未曾有の大災害をもたらした東日本大震災からまもなく半年になる。この国には被災地の復旧・復興と同じくらい、極めて重要なテーマがある。それは大震災の発生から今日の復旧に至る過程の検証だ。「1000年に一度」といわれる規模の地震が、いつ、再び、この国土で起こらないとも限らない。私たちは、今を生きる日本人が初めて経験した広域的かつ複合的な大規模災害の教訓を「次なる災害」の被害軽減につなげなければならない。
 震災は、尊い多くの命と営々と築き上げてきた個人の資産を奪い、地域の生活と産業、社会資本に甚大な被害をもたらした。
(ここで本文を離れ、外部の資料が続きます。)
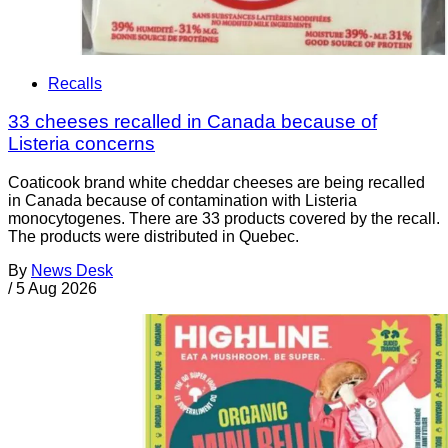
Recalls
33 cheeses recalled in Canada because of
Listeria concerns
Coaticook brand white cheddar cheeses are being recalled
in Canada because of contamination with Listeria
monocytogenes. There are 33 products covered by the recall.
The products were distributed in Quebec.
By
News Desk
/
5 Aug 2026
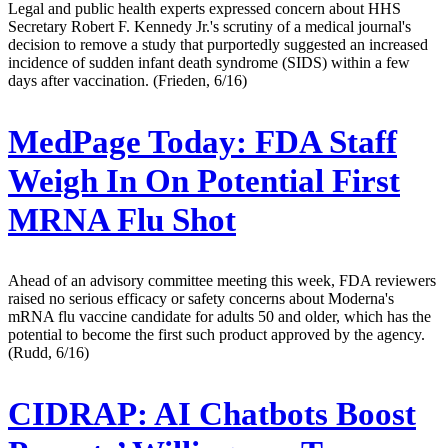
Legal and public health experts expressed concern about HHS
Secretary Robert F. Kennedy Jr.'s scrutiny of a medical journal's
decision to remove a study that purportedly suggested an increased
incidence of sudden infant death syndrome (SIDS) within a few
days after vaccination. (Frieden, 6/16)
MedPage Today:
FDA Staff
Weigh In On Potential First
MRNA Flu Shot
Ahead of an advisory committee meeting this week, FDA reviewers
raised no serious efficacy or safety concerns about Moderna's
mRNA flu vaccine candidate for adults 50 and older, which has the
potential to become the first such product approved by the agency.
(Rudd, 6/16)
CIDRAP:
AI Chatbots Boost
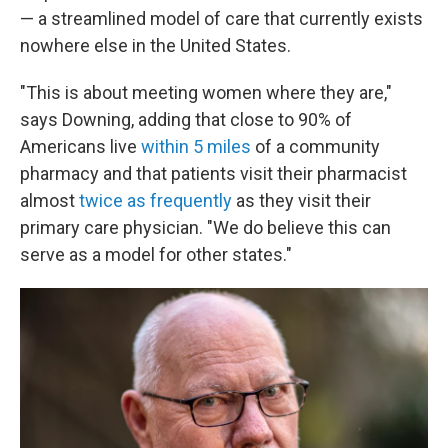
— a streamlined model of care that currently exists
nowhere else in the United States.
"This is about meeting women where they are,"
says Downing, adding that close to 90% of
Americans live
within 5 miles
of a community
pharmacy and that patients visit their pharmacist
almost
twice as frequently
as they visit their
primary care physician. "We do believe this can
serve as a model for other states."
 いつの間にか、私たちは、被害想定を「想定以上の規模の災害は起きない」と勝手に思い込んでしまっていたのではないか。私たちができること、やるべきことは、自然災害による被害を最小化する「減災」であり、災害が発生した場合は、1日も早く日常の生活と生産を取り戻すための「事前の準備」ではないか。
 「減災」の方策については、この間、建設業界の多様なプレーヤーや学会などが、それぞれが自ら実施した調査結果や知見に基づいて「次なる災害」に備えた提案・提言を行ってきている。これらに共通しているのは「土木構造物や施設は毀損(きそん)しても、人の命だけは何としても守らなければならない」という強い思いだ。
 「事前の準備」についていえば、何を置いても災害協定の在り方を見直す必要がある。なぜなら、既存の災害協定は、そのほとんどが同一または隣接した都道府県での発生を想定した「局地災害」を前提としたものだからだ。
 今回の震災では、これまでのレベルの災害であれば、被害の拡大防止・応急復旧に真っ先に駆けつけたはずの地元の建設業者や社員らが被災した。建設業の災害協定の締結相手である地方自治体と、国の出先機関も職員の多くが被災し、機能不全に陥ったケースが多かった。クライシスマネジメントを行うべき行政と、実行部隊となる建設業が同時にその機能を失うということが、現実に起こりうることを私たちは知った。災害は、限定された地域だけで発生するとは限らないという当たり前のことを、いまさらながら思い知らされた。
 土木構造物の設計は、阪神・淡路大震災の教訓を踏まえ、それまでの「(土木構造物が壊れない)弾性設計)」(レベル1)に、「(土木構造物は変形するが限定的な破壊にとどめる)塑性(そせい)設計」(レベル2)という概念が加わった。そして、今またこれら二つの概念を超える「超過外力」(レベル3)という新しい概念の導入が検討されようとしている。「防災」の体制の在り方も、官民それぞれの役割にも、災害の規模による異なるレベルの「備え」があっていい。
 この国は、ハード・ソフト対策以前に「防災の在り方」自体を見直さなければならないのかもしれない。